Are there still options in IB Biology?
No. The options were removed in the 2025 syllabus. Everyone now studies a single common body of content, with AHL material added for HL students. There is no separate options paper.
How many exam papers are there now?
Two. Paper 1 combines multiple-choice and data-based questions; Paper 2 is short-answer and extended-response. The old third paper that covered the options no longer exists. For exact timings and weightings, check the official IB subject guide or your teacher.
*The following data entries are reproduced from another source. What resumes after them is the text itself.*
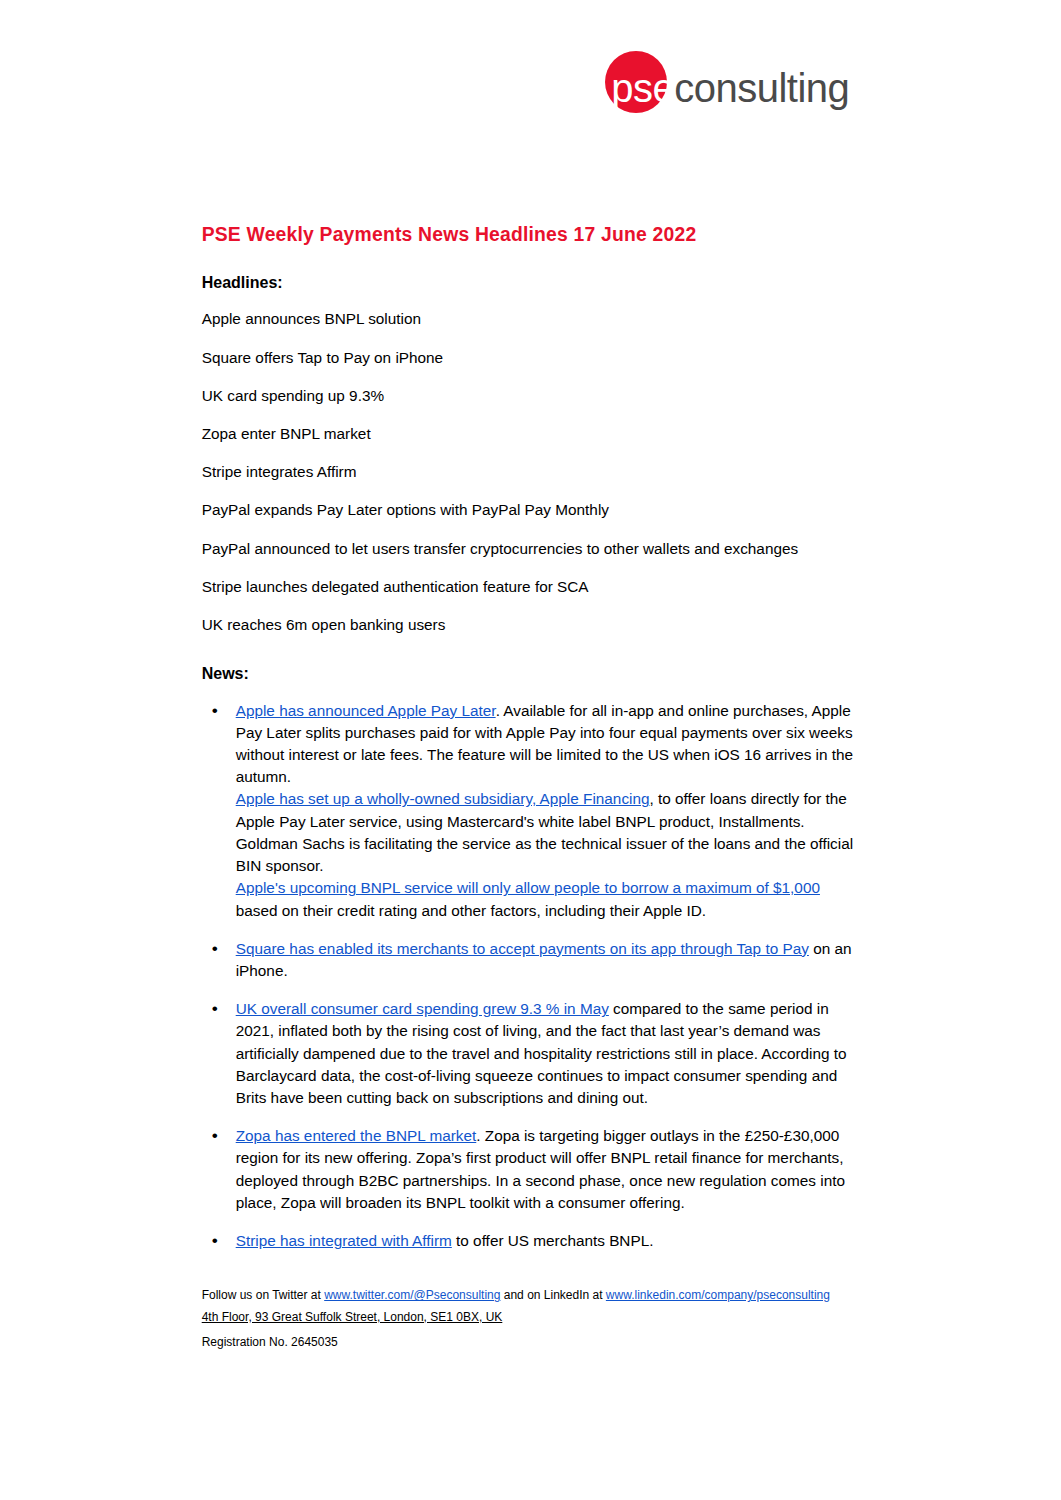pse consulting
PSE Weekly Payments News Headlines 17 June 2022
Headlines:
Apple announces BNPL solution
Square offers Tap to Pay on iPhone
UK card spending up 9.3%
Zopa enter BNPL market
Stripe integrates Affirm
PayPal expands Pay Later options with PayPal Pay Monthly
PayPal announced to let users transfer cryptocurrencies to other wallets and exchanges
Stripe launches delegated authentication feature for SCA
UK reaches 6m open banking users
News:
Apple has announced Apple Pay Later. Available for all in-app and online purchases, Apple Pay Later splits purchases paid for with Apple Pay into four equal payments over six weeks without interest or late fees. The feature will be limited to the US when iOS 16 arrives in the autumn.
Apple has set up a wholly-owned subsidiary, Apple Financing, to offer loans directly for the Apple Pay Later service, using Mastercard's white label BNPL product, Installments. Goldman Sachs is facilitating the service as the technical issuer of the loans and the official BIN sponsor.
Apple's upcoming BNPL service will only allow people to borrow a maximum of $1,000 based on their credit rating and other factors, including their Apple ID.
Square has enabled its merchants to accept payments on its app through Tap to Pay on an iPhone.
UK overall consumer card spending grew 9.3 % in May compared to the same period in 2021, inflated both by the rising cost of living, and the fact that last year’s demand was artificially dampened due to the travel and hospitality restrictions still in place. According to Barclaycard data, the cost-of-living squeeze continues to impact consumer spending and Brits have been cutting back on subscriptions and dining out.
Zopa has entered the BNPL market. Zopa is targeting bigger outlays in the £250-£30,000 region for its new offering. Zopa’s first product will offer BNPL retail finance for merchants, deployed through B2BC partnerships. In a second phase, once new regulation comes into place, Zopa will broaden its BNPL toolkit with a consumer offering.
Stripe has integrated with Affirm to offer US merchants BNPL.
Follow us on Twitter at www.twitter.com/@Pseconsulting and on LinkedIn at www.linkedin.com/company/pseconsulting
4th Floor, 93 Great Suffolk Street, London, SE1 0BX, UK
Registration No. 2645035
What are the four themes in IB Biology?
A — Unity and diversity, B — Form and function, C — Interaction and interdependence, and D — Continuity and change. Each is explored across levels of biological organisation, from molecules and cells to organisms and ecosystems.
Did the internal assessment change?
The internal assessment remains an individual scientific investigation marked against set criteria, contributing to your final grade alongside the exams. Its role as hands-on, student-controlled coursework carried over to the new syllabus.